The serum level of transthyretin, long recognized both as a sensitive index of overall nutritional status and as an acute phase reactant, is becoming more widely appreciated as an independent predictor of survival in ATTR-CM. In one recent study of patients with wild-type ATTR-CM, regression analysis suggested that a 1 mg/dL decrement in serum transthyretin level is associated with a 7-11% decrement in survival.
Patients with an established diagnosis of ATTR-CM and NYHA Class II-III symptoms aged 18-90 years were eligible for the study. Subjects were randomized in a 1:1:1 ratio to AG10, 400mg or 800mg, or matching placebo, administered twice daily. The primary objective of the study was to evaluate the safety and tolerability of AG10 compared to placebo. Secondary endpoints included pharmacokinetics (AG10 plasma concentrations), change from baseline in serum transthyretin concentration, and two distinct ex vivo measures of transthyretin stabilization. The study enrolled 49 subjects, of which 14 (29%) had known mutant ATTR-CM. Subjects ranged in age from 60-86 years, with a mean of 74.1 years, and 92% were male. All subjects had symptomatic, chronic heart failure due to ATTR-CM with NYHA Class II or III symptoms. Importantly, on average subjects had relatively low transthyretin at baseline.

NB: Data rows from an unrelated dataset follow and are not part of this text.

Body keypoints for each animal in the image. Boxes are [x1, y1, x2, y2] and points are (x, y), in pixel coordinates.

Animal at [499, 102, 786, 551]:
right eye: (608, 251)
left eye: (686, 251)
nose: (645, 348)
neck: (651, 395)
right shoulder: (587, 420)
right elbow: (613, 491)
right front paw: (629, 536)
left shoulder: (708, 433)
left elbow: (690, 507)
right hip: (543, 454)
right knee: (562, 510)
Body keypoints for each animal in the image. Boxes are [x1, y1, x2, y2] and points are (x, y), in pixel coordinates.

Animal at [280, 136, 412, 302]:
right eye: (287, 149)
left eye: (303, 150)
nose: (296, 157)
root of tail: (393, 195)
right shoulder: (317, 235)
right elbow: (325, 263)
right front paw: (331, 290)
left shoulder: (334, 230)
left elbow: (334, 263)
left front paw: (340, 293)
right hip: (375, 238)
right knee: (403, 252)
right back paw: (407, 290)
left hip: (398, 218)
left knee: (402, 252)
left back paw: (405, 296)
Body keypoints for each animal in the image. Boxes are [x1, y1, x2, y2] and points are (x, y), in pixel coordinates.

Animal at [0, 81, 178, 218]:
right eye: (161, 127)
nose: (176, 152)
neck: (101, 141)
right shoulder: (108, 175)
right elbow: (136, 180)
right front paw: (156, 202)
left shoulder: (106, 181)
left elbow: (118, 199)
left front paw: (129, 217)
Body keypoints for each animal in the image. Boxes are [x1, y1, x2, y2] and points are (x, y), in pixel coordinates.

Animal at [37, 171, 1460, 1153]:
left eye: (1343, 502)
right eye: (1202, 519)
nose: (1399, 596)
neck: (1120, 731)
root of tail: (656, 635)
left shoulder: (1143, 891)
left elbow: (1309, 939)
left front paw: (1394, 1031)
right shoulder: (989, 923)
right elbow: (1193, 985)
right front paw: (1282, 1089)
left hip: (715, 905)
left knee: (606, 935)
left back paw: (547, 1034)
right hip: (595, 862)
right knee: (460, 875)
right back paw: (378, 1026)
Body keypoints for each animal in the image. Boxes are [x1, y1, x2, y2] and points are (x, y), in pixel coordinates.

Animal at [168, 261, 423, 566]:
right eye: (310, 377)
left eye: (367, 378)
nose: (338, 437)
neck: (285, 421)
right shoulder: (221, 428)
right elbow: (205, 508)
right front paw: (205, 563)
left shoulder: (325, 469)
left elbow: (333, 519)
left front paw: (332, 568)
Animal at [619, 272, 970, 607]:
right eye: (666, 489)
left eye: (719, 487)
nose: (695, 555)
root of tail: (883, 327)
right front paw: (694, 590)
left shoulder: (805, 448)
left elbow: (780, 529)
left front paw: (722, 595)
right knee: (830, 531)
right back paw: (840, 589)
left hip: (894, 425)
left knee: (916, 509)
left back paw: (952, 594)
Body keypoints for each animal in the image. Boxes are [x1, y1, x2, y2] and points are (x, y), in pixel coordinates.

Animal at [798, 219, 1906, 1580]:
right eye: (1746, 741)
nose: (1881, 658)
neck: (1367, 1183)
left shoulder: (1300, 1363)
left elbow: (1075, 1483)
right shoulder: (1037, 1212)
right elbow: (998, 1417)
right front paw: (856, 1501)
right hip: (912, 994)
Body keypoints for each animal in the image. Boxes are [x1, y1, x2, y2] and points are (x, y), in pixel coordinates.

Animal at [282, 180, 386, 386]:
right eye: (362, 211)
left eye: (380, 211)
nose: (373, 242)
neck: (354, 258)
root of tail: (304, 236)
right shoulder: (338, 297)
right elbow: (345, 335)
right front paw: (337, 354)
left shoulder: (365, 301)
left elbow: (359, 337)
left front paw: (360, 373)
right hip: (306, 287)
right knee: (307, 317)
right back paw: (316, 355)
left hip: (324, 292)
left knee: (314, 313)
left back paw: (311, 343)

AG10 plasma concentrations were determined at peak following the initial dose, and at peak and trough on Days 14 and 28 of the study. Subjects in the placebo group experienced a mean reduction of 7±15% in serum transthyretin concentration by Day 28 relative to baseline. Conversely, subjects administered either 400mg or 800mg AG10 bid showed a dose-dependent, mean increase in circulating transthyretin of 36±21% and 50±38%, respectively. There was a greater treatment effect observed in AG10-treated subjects with mutant ATTR-CM (67±42%) as compared to subjects with wild-type ATTR-CM (33±20%). This might be explained in part by the lower serum transthyretin levels in mutant ATTR-CM subjects measured at baseline.
@Reason, what do you think of this very controversial press-release?
https://pentraxin.wordpress.com/news
30 October 2018
GSK's phase 2 clinical trial of miridesap plus dezamizumab, focussed on cardiac amyloidosis, started in 2017 but in October 2018 GSK terminated the programme, based on their assessment of the risk-benefit profile of the treatment. They returned the Pentraxin Therapeutics Ltd patents on the invention that they had licensed in 2009. The collaboration with GSK provided unequivocal and compelling evidence of the clinically beneficial efficacy of antibody mediated immunotherapy in removing systemic amyloid deposits. These observations strongly support continued development of immunotherapy approaches for treatment of systemic amyloidosis.
If therapy shows "the clinically beneficial efficacy", why they cancelled their own research, while suggested to continue "immunotherapy approaches" (somewhere else).
All this looks very confusing.
Moreover, they have https://www.clinicaltrialsregister.eu/ctr-search/trial/2016-003284-19/GB
which is Alzheimer (even though they use the same CPHPC) with no reference on transthyretin cardiomyopathy . Isn't Alzheimer much more challenging goal than TTR ?
@Ariel - isn't there an RNAi drug against TTR now? Maybe GSK figured after marketing costs they wouldn't make much of a return?